WORK TO COMPLETE: Here are records with pictures in them. Copy all of them exactly and leave the pictures out.
+++ RECORDS PROVIDED
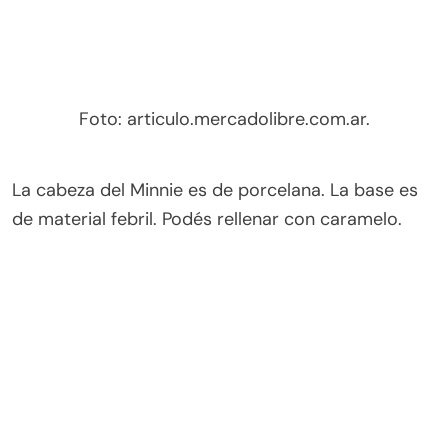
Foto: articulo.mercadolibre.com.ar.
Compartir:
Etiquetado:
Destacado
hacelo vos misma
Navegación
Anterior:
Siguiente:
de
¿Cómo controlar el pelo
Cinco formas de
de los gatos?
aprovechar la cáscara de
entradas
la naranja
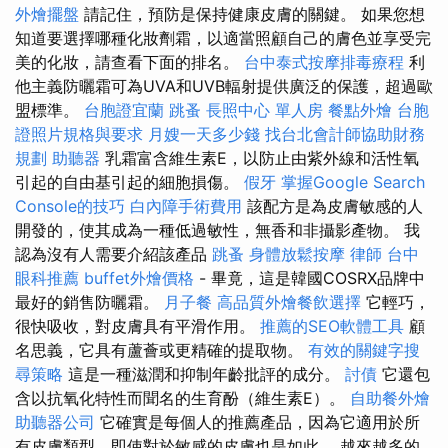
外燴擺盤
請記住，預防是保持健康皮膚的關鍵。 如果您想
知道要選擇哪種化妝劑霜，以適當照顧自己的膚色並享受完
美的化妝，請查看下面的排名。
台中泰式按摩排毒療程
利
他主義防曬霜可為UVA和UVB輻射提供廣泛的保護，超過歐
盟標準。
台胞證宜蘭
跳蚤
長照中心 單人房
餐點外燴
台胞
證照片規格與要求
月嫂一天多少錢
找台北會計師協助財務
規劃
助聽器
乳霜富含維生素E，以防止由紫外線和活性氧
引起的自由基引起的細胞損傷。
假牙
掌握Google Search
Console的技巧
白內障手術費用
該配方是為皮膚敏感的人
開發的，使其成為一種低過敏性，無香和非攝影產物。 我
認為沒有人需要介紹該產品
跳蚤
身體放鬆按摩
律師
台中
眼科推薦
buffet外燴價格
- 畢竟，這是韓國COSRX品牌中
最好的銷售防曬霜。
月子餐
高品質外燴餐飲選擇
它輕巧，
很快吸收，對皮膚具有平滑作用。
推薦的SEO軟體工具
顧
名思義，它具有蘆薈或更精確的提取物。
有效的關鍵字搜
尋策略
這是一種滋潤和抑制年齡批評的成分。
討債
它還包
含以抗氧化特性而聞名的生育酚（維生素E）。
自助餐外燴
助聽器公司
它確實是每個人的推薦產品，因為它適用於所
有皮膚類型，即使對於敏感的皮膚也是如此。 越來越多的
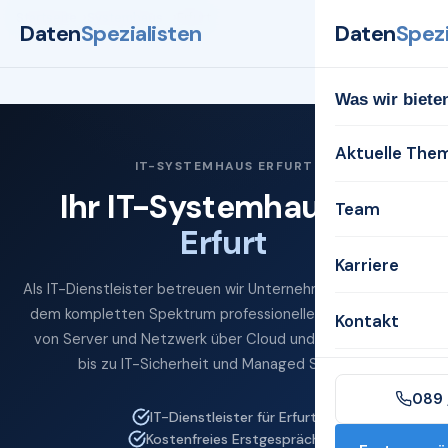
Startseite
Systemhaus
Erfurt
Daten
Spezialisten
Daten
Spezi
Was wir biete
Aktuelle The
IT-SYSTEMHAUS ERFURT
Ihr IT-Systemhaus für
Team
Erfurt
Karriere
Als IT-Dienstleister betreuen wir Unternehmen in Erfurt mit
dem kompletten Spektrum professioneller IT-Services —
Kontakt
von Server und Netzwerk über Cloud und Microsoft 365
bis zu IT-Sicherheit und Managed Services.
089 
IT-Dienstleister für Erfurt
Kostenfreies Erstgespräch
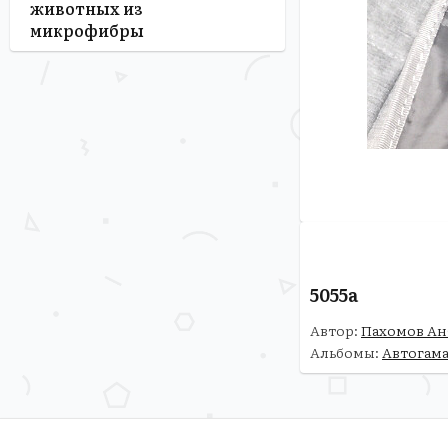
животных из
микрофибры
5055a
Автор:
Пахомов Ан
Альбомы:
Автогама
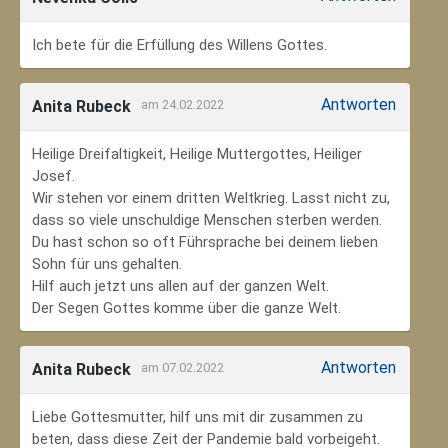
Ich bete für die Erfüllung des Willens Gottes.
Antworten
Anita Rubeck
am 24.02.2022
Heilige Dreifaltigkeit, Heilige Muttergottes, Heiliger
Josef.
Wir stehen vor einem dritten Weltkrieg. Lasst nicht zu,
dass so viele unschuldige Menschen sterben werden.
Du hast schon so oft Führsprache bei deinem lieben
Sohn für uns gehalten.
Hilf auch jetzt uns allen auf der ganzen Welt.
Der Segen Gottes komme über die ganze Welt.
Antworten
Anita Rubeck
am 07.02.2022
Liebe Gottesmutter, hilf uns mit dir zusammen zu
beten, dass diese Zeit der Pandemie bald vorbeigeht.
++++++
SOLUTION TO THE PROBLEM:
Foto: articulo.mercadolibre.com.ar.
Compartir:
Etiquetado:
Destacado
hacelo vos misma
Navegación
Anterior:
Siguiente:
de
¿Cómo controlar el pelo
Cinco formas de
de los gatos?
aprovechar la cáscara de
entradas
la naranja
外燴擺盤
請記住，預防是保持健康皮膚的關鍵。 如果您想
知道要選擇哪種化妝劑霜，以適當照顧自己的膚色並享受完
美的化妝，請查看下面的排名。
台中泰式按摩排毒療程
利
他主義防曬霜可為UVA和UVB輻射提供廣泛的保護，超過歐
盟標準。
台胞證宜蘭
跳蚤
長照中心 單人房
餐點外燴
台胞
證照片規格與要求
月嫂一天多少錢
找台北會計師協助財務
規劃
助聽器
乳霜富含維生素E，以防止由紫外線和活性氧
引起的自由基引起的細胞損傷。
假牙
掌握Google Search
Console的技巧
白內障手術費用
該配方是為皮膚敏感的人
開發的，使其成為一種低過敏性，無香和非攝影產物。 我
認為沒有人需要介紹該產品
跳蚤
身體放鬆按摩
律師
台中
眼科推薦
buffet外燴價格
- 畢竟，這是韓國COSRX品牌中
最好的銷售防曬霜。
月子餐
高品質外燴餐飲選擇
它輕巧，
很快吸收，對皮膚具有平滑作用。
推薦的SEO軟體工具
顧
名思義，它具有蘆薈或更精確的提取物。
有效的關鍵字搜
尋策略
這是一種滋潤和抑制年齡批評的成分。
討債
它還包
含以抗氧化特性而聞名的生育酚（維生素E）。
自助餐外燴
助聽器公司
它確實是每個人的推薦產品，因為它適用於所
有皮膚類型，即使對於敏感的皮膚也是如此。 越來越多的
Startseite
Systemhaus
Erfurt
Daten
Spezialisten
Daten
Spezi
Was wir biete
Aktuelle The
IT-SYSTEMHAUS ERFURT
Ihr IT-Systemhaus für
Team
Erfurt
Karriere
Als IT-Dienstleister betreuen wir Unternehmen in Erfurt mit
dem kompletten Spektrum professioneller IT-Services —
Kontakt
von Server und Netzwerk über Cloud und Microsoft 365
bis zu IT-Sicherheit und Managed Services.
089 
IT-Dienstleister für Erfurt
Kostenfreies Erstgespräch
животных из
микрофибры
5055a
Автор:
Пахомов Ан
Альбомы:
Автогама
Ich bete für die Erfüllung des Willens Gottes.
Antworten
Anita Rubeck
am 24.02.2022
Heilige Dreifaltigkeit, Heilige Muttergottes, Heiliger
Josef.
Wir stehen vor einem dritten Weltkrieg. Lasst nicht zu,
dass so viele unschuldige Menschen sterben werden.
Du hast schon so oft Führsprache bei deinem lieben
Sohn für uns gehalten.
Hilf auch jetzt uns allen auf der ganzen Welt.
Der Segen Gottes komme über die ganze Welt.
Antworten
Anita Rubeck
am 07.02.2022
Liebe Gottesmutter, hilf uns mit dir zusammen zu
beten, dass diese Zeit der Pandemie bald vorbeigeht.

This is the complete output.